* [Task to complete] What lines of the data include the string "down"? Copy them all.

* [Information provided]
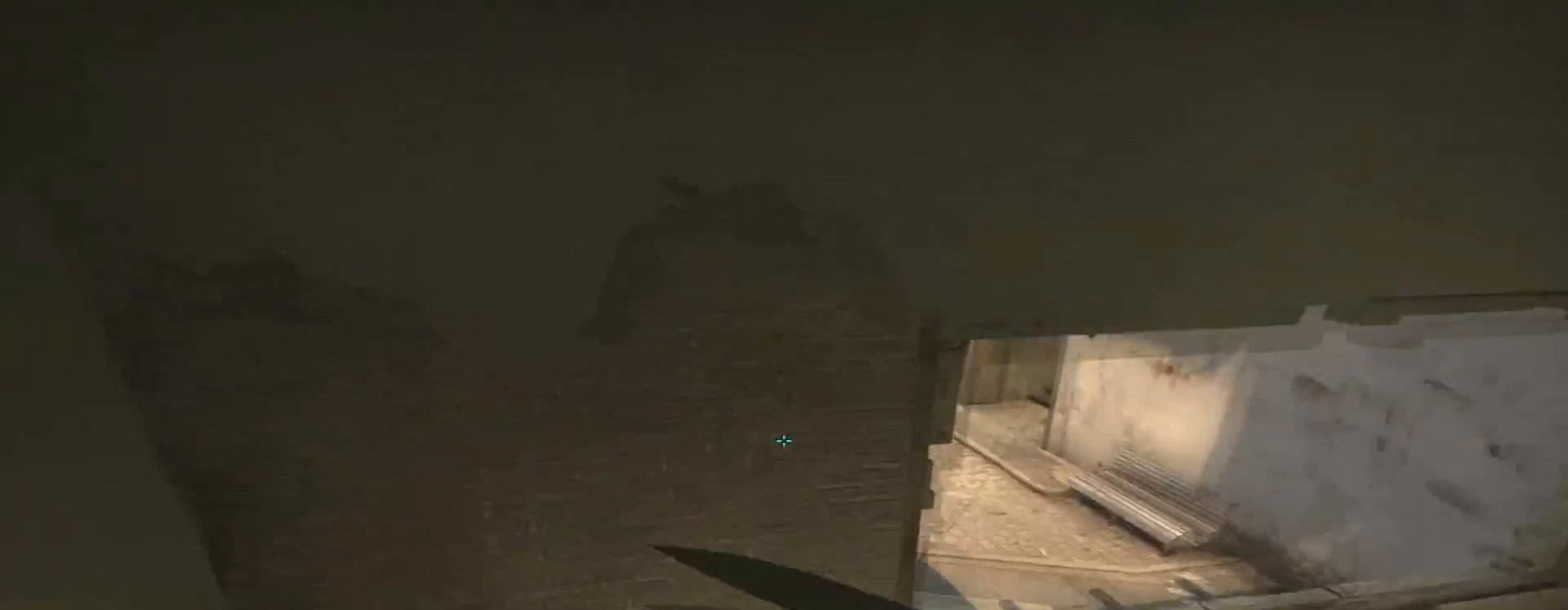
{"keys": ["d", "w"], "mouse": [], "events": [[67, "w", "up"], [167, "space", "up"], [334, "w", "down"]]}
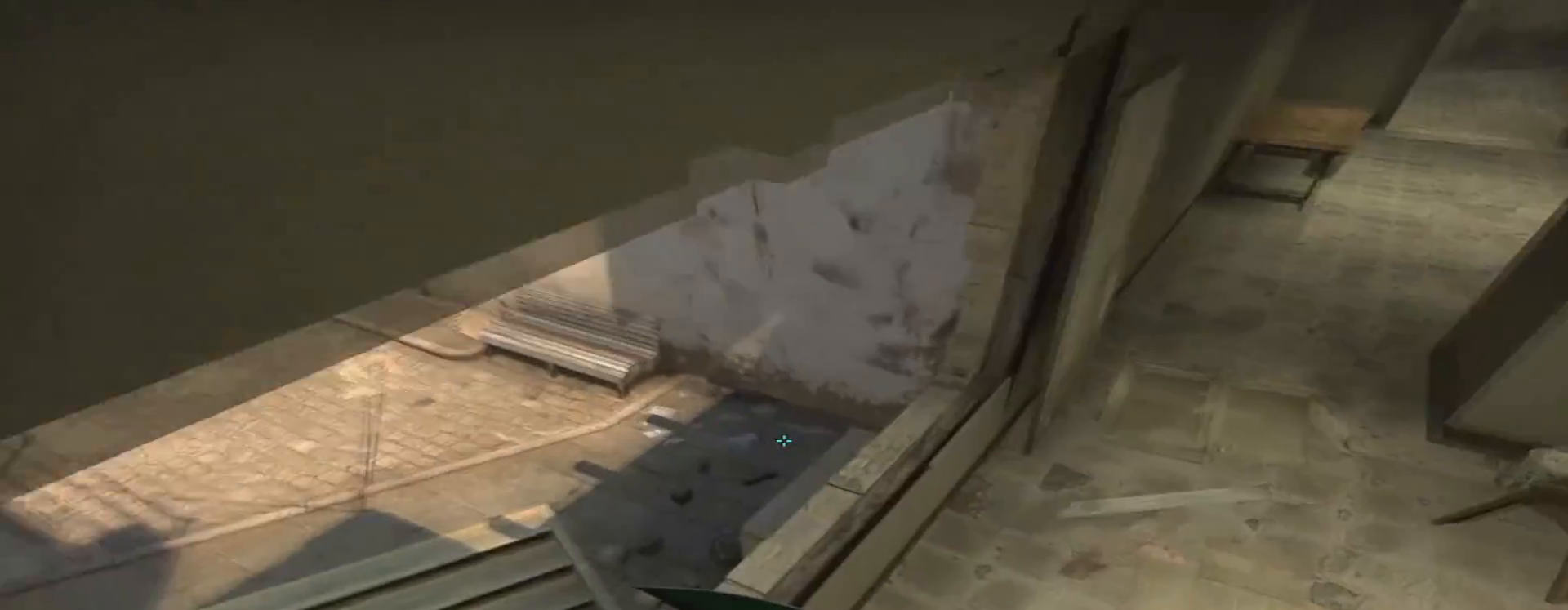
{"keys": ["w"], "mouse": [], "events": [[67, "d", "up"]]}
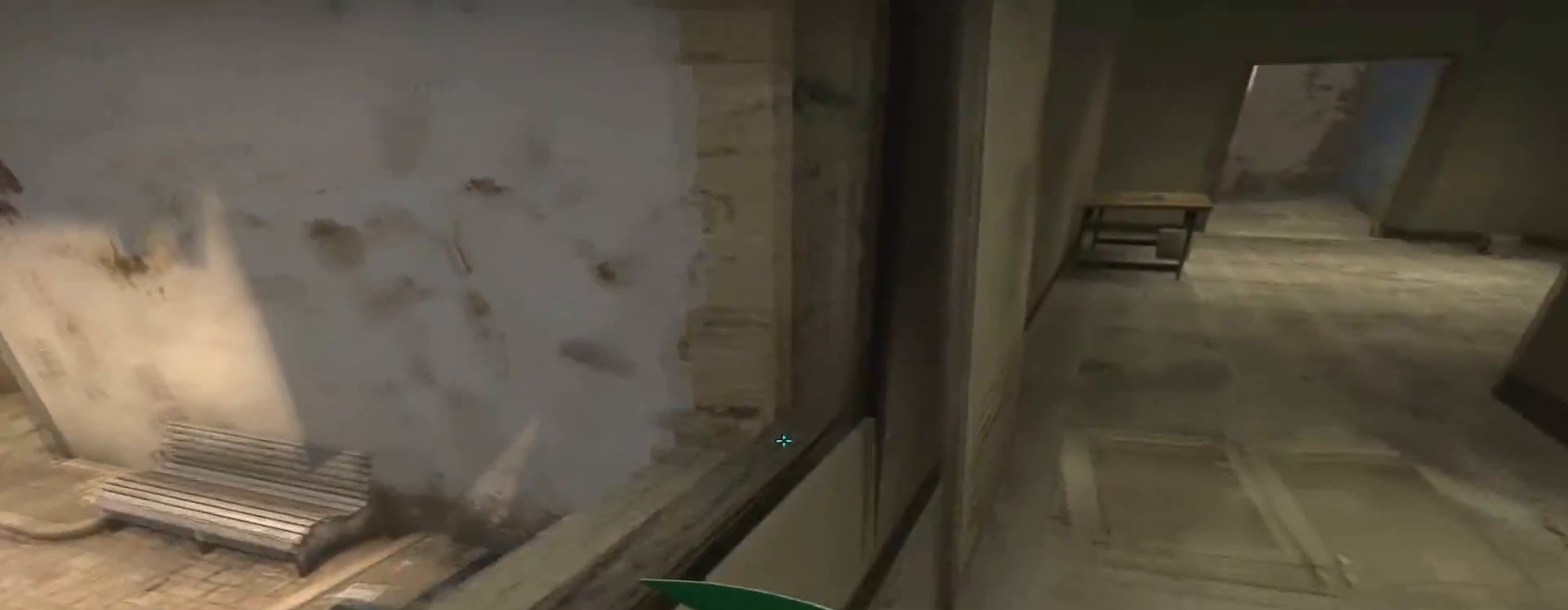
{"keys": ["w"], "mouse": [], "events": [[134, "w", "up"], [451, "w", "down"]]}
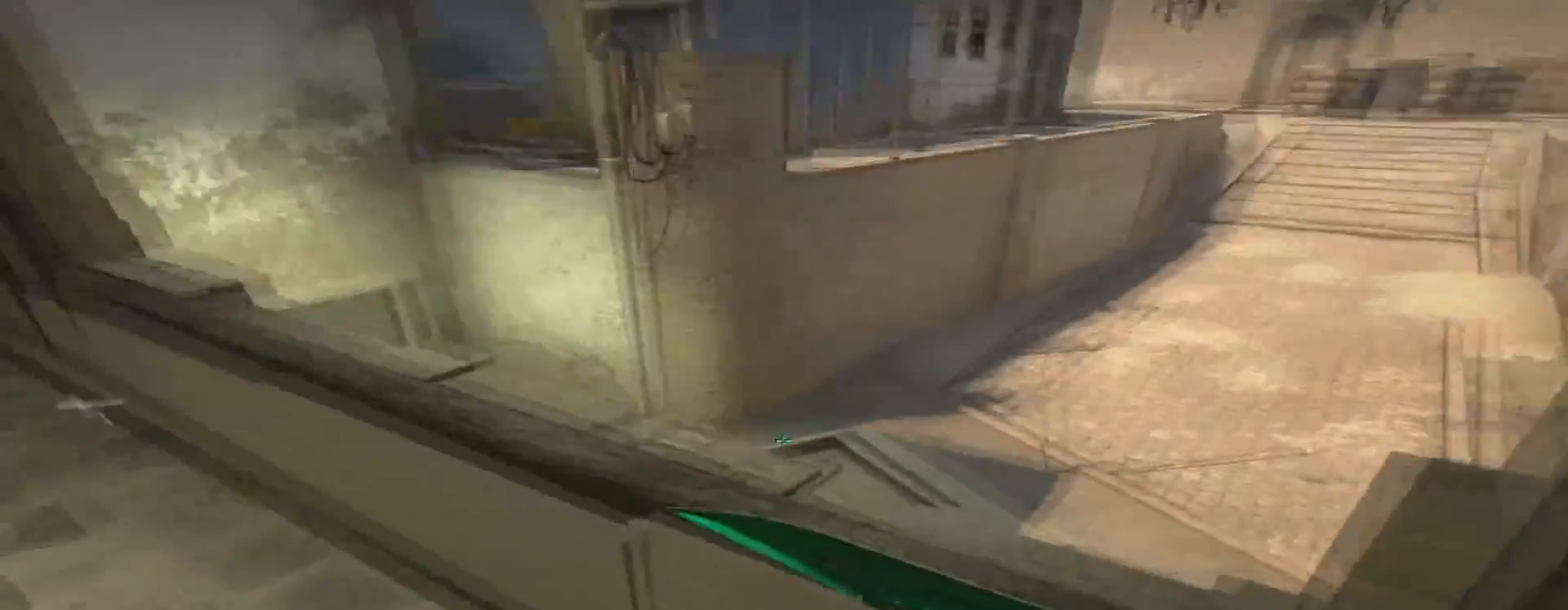
{"keys": ["ctrl", "d", "w"], "mouse": [], "events": [[50, "space", "down"], [100, "d", "down"], [183, "ctrl", "down"], [250, "space", "up"]]}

* [Output]
{"keys": ["d", "w"], "mouse": [], "events": [[67, "w", "up"], [167, "space", "up"], [334, "w", "down"]]}
{"keys": ["w"], "mouse": [], "events": [[134, "w", "up"], [451, "w", "down"]]}
{"keys": ["ctrl", "d", "w"], "mouse": [], "events": [[50, "space", "down"], [100, "d", "down"], [183, "ctrl", "down"], [250, "space", "up"]]}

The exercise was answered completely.